Docs
Estimated time: 10 minutes
Difficulty: Intermediate

# Architecture

Estimated time: 10 minutes
Difficulty: Intermediate


LaraCoreKit is built on a modular architecture where each feature is isolated into a module with clear boundaries.


Architectural Goals

  1. Separation of concerns - Features are isolated.
  2. Scalability - Add new modules without touching core.
  3. Maintainability - Smaller, focused code areas.
  4. Reusability - Modules can be reused across projects.
  5. Testability - Module-level testing is straightforward.

High-Level Design

Application Core
├── Module Loader
├── Global Middleware
├── Shared Layouts
└── Cross-cutting Services

Feature Modules
├── Auth
├── User
├── Blog
├── Media
└── Settings

Core is intentionally minimal. Most business logic belongs in modules.

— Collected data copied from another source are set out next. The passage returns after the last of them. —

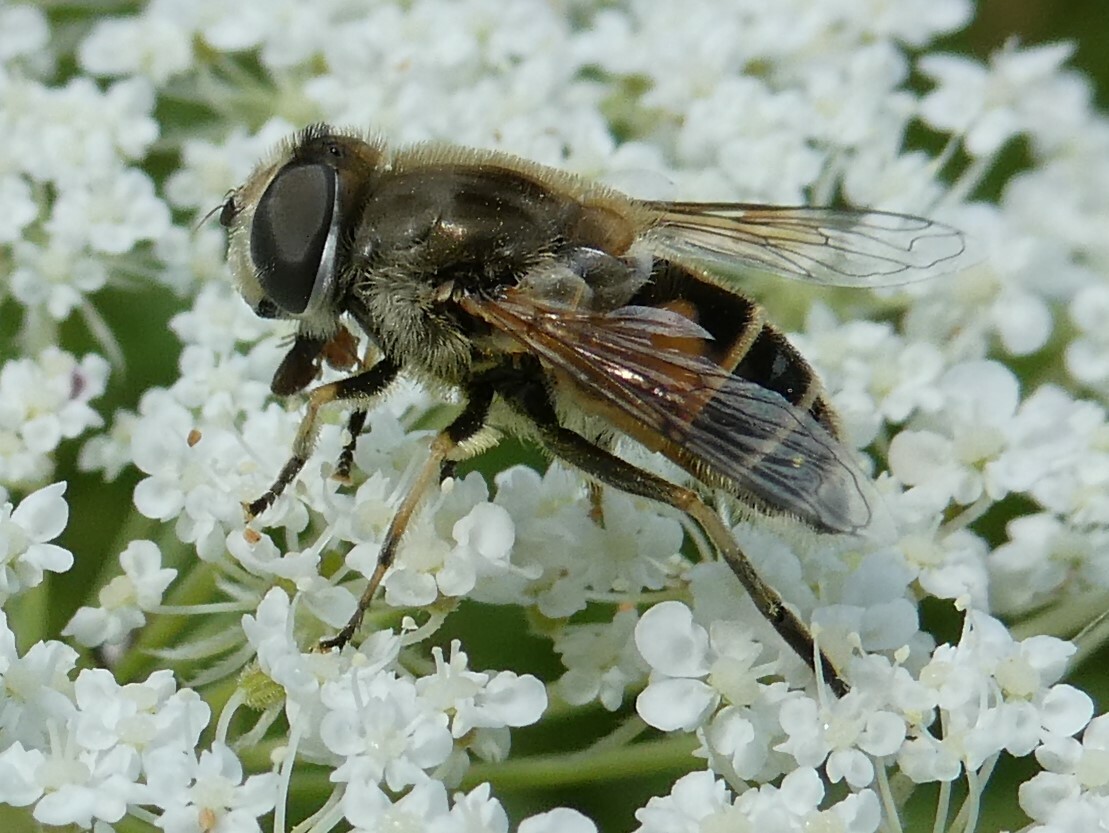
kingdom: Animalia
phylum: Arthropoda
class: Insecta
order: Diptera
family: Syrphidae
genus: Eristalis
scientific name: Eristalis arbustorum
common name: Hover fly
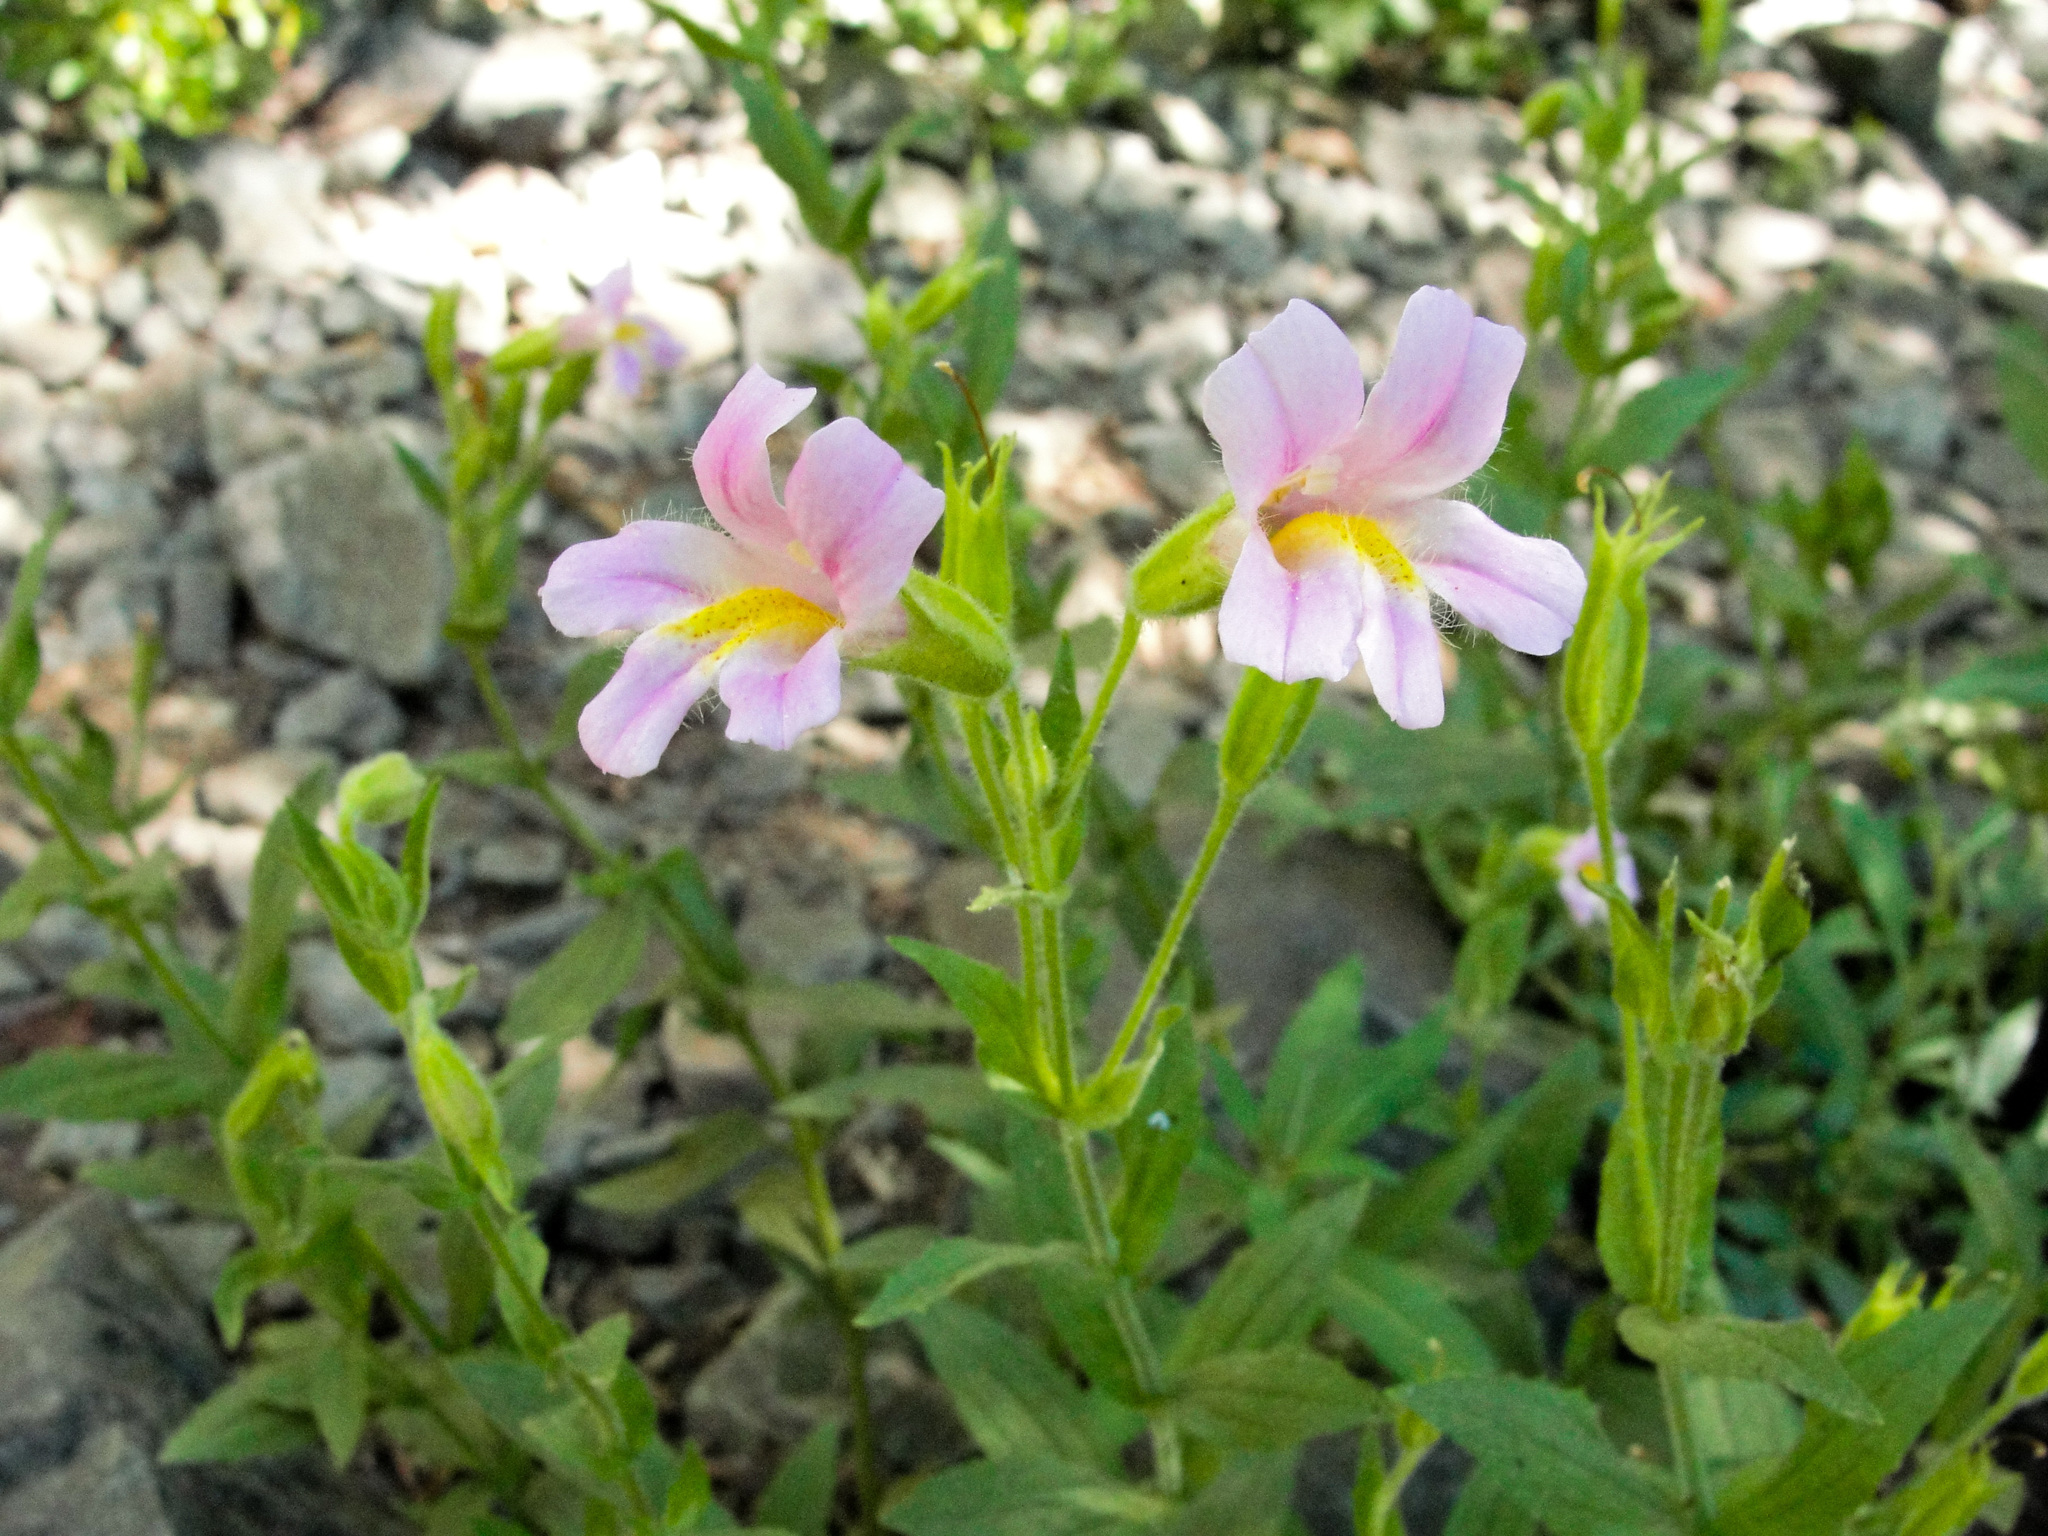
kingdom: Plantae
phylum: Tracheophyta
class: Magnoliopsida
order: Lamiales
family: Phrymaceae
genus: Erythranthe
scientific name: Erythranthe erubescens
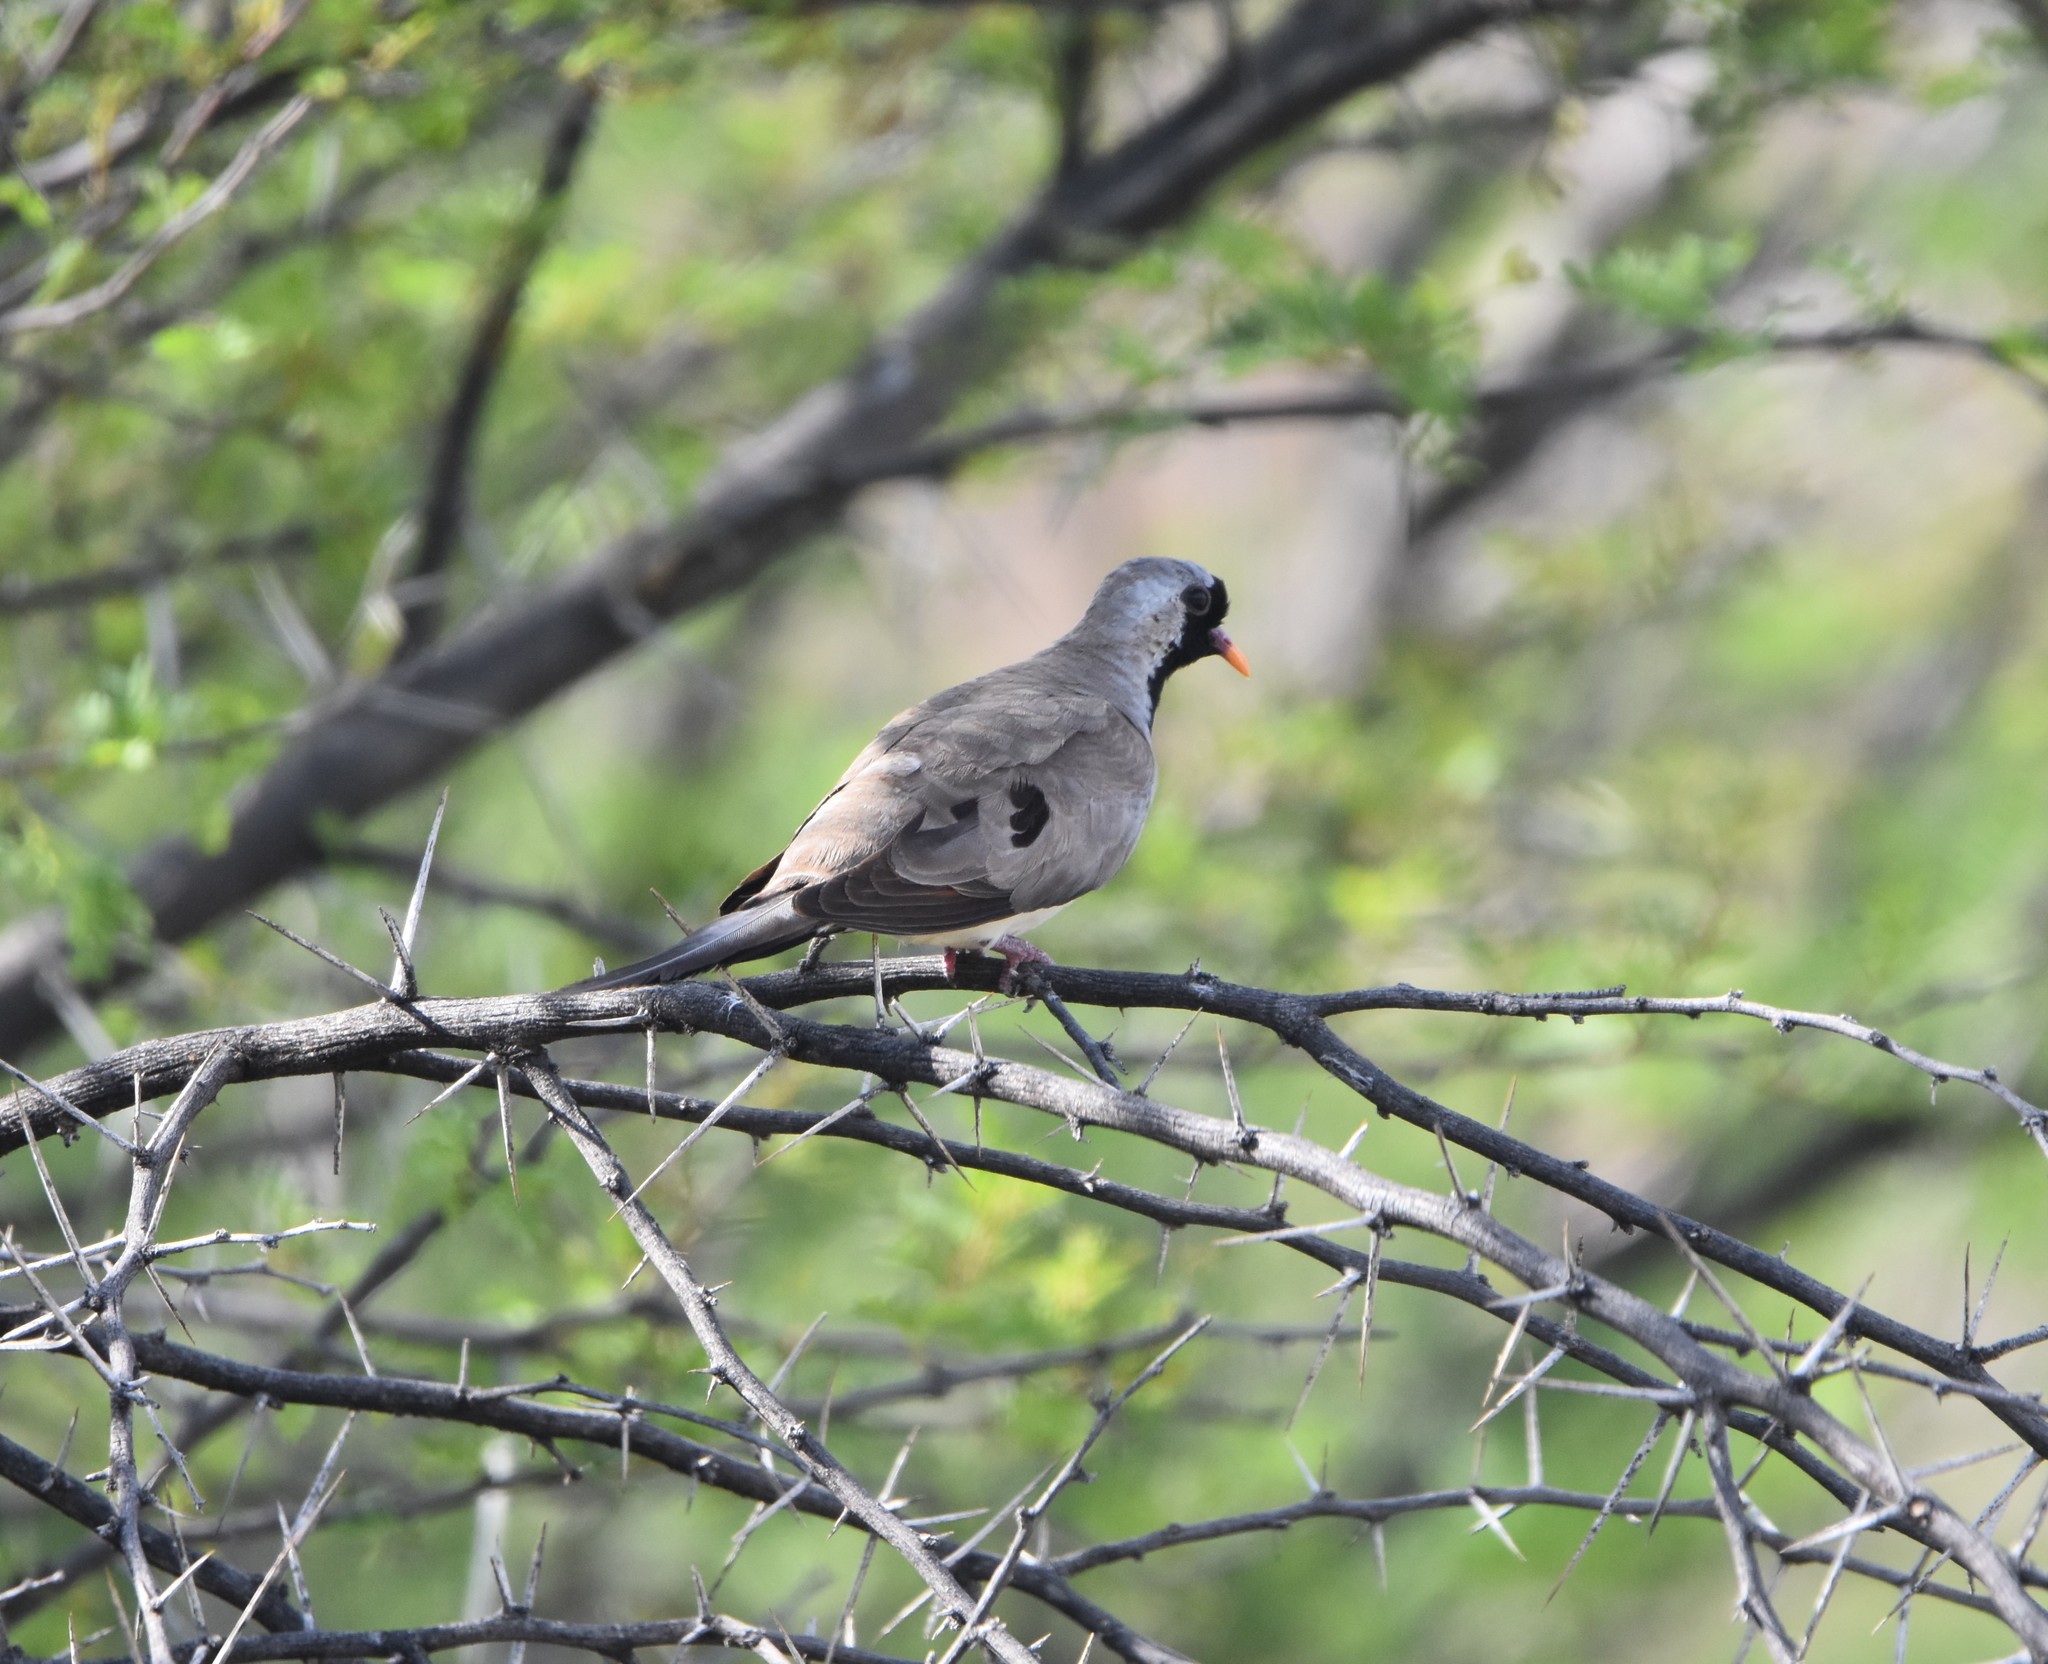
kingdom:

Request Lifecycle (Simplified)

  1. Request enters Laravel HTTP kernel.
  2. Global middleware runs.
  3. Routes resolve (core + module routes).
  4. Controller/Livewire from module executes.
  5. View or JSON response is returned.

Layering Strategy

Core Layer

  • Boots module system
  • Provides shared helpers/layouts
  • Coordinates application-level concerns

Module Layer

Each module owns:

  • Domain models
  • Routes/controllers/livewire
  • Admin resources
  • Migrations/seeders
  • Views/translations

Infrastructure Layer

  • Database, cache, queue, mail
  • Filesystem/media
  • External services

Why This Works Well

  • Teams can work in parallel by module.
  • New features are additive, not invasive.
  • Refactoring one feature has minimal side effects.
  • Optional modules can be distributed as packages.

Design Principles

  1. Keep app/ small and framework-centric.
  2. Keep feature code inside modules/{Feature}.
  3. Prefer explicit module contracts over hidden coupling.
  4. Avoid cross-module direct DB assumptions when possible.
  5. Use events/services for looser integration.

Typical Data Flow

Example: creating a blog post

  1. Authenticated user submits form.
  2. Blog module validates request.
  3. Blog model persists translated fields.
  4. Permission checks use shared RBAC system.
  5. Optional media attachments via Media module.
  6. Response returns to frontend/admin.

Trade-offs

Benefits

  • Better structure for medium/large apps.
  • Faster feature onboarding.
  • Cleaner ownership boundaries.

Costs

  • Slightly more setup for new modules.
  • Requires consistent conventions.
  • Developers must understand module boot process.